* Prompt
Please give back only the lines below from the one containing "pinky pip: (17, 305)" to the one containing "pinky mcp: (0, 249)", each repeated word for word, both ends included.
--- Dataset content Enclosed Below ---
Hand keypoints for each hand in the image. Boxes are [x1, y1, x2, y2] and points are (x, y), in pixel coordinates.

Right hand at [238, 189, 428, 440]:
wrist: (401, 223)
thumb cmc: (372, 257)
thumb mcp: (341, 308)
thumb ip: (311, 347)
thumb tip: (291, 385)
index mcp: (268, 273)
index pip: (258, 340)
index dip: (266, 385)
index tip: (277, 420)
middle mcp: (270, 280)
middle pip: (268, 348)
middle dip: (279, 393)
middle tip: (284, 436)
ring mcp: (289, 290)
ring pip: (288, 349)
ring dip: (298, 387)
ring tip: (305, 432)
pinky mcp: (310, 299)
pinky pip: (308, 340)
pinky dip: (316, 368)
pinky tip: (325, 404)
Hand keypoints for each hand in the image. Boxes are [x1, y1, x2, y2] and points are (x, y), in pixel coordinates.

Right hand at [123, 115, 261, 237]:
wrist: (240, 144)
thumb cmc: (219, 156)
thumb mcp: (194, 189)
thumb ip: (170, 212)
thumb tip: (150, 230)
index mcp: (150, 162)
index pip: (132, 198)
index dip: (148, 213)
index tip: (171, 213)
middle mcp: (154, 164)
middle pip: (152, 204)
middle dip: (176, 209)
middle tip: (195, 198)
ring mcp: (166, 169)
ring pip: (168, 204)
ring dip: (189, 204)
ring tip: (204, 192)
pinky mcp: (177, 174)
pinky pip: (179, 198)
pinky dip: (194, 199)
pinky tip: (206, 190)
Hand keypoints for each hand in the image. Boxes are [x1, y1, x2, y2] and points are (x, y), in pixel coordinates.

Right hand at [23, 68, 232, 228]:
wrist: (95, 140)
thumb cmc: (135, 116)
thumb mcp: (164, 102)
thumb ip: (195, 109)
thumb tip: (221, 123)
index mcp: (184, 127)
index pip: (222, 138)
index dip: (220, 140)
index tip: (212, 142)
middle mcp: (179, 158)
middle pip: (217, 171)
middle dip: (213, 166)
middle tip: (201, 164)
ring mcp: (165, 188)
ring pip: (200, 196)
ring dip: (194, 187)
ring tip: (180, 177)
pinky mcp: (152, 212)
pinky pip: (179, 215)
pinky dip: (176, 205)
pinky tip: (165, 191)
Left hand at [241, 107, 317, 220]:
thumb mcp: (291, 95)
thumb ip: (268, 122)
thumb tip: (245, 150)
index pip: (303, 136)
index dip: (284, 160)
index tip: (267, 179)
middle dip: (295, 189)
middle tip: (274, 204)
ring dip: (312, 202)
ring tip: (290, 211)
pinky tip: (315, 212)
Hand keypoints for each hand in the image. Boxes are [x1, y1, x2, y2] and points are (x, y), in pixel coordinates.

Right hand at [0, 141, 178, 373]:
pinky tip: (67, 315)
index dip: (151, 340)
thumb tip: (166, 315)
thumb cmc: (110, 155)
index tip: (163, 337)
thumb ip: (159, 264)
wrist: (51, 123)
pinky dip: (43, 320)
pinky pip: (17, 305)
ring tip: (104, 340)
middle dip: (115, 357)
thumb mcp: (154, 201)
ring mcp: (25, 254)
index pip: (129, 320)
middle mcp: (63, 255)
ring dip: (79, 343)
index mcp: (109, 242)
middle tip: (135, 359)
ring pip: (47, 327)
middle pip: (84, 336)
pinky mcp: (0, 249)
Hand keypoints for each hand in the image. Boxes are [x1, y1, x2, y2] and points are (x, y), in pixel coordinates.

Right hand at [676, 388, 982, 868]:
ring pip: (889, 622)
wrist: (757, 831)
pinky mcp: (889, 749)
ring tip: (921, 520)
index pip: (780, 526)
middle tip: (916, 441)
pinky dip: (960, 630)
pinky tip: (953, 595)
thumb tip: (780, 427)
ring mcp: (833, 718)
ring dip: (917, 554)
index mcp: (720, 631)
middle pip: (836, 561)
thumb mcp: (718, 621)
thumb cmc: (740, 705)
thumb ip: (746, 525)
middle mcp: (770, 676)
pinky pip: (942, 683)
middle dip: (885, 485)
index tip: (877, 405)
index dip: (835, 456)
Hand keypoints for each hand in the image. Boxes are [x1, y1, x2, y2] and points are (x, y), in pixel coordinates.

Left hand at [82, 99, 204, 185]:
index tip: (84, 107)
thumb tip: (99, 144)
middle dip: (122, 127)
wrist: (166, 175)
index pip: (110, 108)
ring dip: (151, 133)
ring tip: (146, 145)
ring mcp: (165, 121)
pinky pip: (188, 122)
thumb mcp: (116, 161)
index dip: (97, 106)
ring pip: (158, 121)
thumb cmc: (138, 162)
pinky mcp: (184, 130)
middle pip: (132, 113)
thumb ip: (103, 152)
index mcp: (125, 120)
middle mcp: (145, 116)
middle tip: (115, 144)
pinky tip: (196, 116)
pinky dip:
--- End of Enclosed Dataset content ---
* Exercise solution
pinky pip: (17, 305)
ring tip: (104, 340)
middle dip: (115, 357)
thumb mcp: (154, 201)
ring mcp: (25, 254)
index pip: (129, 320)
middle mcp: (63, 255)
ring dip: (79, 343)
index mcp: (109, 242)
middle tip: (135, 359)
ring pip: (47, 327)
middle pip: (84, 336)
pinky mcp: (0, 249)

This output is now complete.